INSTRUCTIONS FOR THE TASK ▸ Exactly the lines from the line containing "webbplatsen, analysera webbplatsens" through the last line of the entries below should appear in the answer, reproduced verbatim.
- Opening Delimiter -
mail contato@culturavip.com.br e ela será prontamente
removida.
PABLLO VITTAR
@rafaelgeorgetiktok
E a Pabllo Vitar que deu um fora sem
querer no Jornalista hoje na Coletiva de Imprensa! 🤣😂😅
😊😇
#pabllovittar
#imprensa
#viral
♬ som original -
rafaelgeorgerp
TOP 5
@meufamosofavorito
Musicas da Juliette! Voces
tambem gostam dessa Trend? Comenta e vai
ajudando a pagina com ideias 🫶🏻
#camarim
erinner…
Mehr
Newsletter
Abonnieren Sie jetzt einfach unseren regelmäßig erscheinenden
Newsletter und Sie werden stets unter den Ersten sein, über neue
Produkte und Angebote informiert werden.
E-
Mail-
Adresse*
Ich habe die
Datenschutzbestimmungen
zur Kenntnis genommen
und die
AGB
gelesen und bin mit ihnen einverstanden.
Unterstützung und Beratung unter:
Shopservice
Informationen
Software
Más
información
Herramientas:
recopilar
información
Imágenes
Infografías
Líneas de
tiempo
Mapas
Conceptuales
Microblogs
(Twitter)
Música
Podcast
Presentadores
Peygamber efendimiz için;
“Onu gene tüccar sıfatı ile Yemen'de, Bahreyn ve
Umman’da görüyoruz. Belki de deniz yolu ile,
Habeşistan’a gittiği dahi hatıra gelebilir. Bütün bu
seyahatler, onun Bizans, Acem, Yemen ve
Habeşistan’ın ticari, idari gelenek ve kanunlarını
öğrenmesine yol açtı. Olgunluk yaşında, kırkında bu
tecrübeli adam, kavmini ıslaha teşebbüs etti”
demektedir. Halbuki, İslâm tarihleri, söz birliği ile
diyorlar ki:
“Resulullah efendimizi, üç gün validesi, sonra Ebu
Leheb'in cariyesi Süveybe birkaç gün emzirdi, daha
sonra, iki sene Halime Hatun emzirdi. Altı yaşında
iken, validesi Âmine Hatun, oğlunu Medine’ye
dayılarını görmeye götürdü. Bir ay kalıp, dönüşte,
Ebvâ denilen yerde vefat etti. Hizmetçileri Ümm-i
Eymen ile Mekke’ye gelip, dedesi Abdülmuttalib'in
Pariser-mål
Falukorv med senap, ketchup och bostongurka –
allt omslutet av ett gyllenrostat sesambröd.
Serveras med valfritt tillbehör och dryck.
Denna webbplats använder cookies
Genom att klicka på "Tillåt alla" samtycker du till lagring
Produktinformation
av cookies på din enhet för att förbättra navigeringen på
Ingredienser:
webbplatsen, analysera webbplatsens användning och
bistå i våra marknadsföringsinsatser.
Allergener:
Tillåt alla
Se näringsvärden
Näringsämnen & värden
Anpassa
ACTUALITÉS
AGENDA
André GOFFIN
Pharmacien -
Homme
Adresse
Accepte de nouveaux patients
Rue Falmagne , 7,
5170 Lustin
- Closing Delimiter -
OUTPUT FOR THIS TASK ▸
webbplatsen, analysera webbplatsens användning och
bistå i våra marknadsföringsinsatser.
Allergener:
Tillåt alla
Se näringsvärden
Näringsämnen & värden
Anpassa
ACTUALITÉS
AGENDA
André GOFFIN
Pharmacien -
Homme
Adresse
Accepte de nouveaux patients
Rue Falmagne , 7,
5170 Lustin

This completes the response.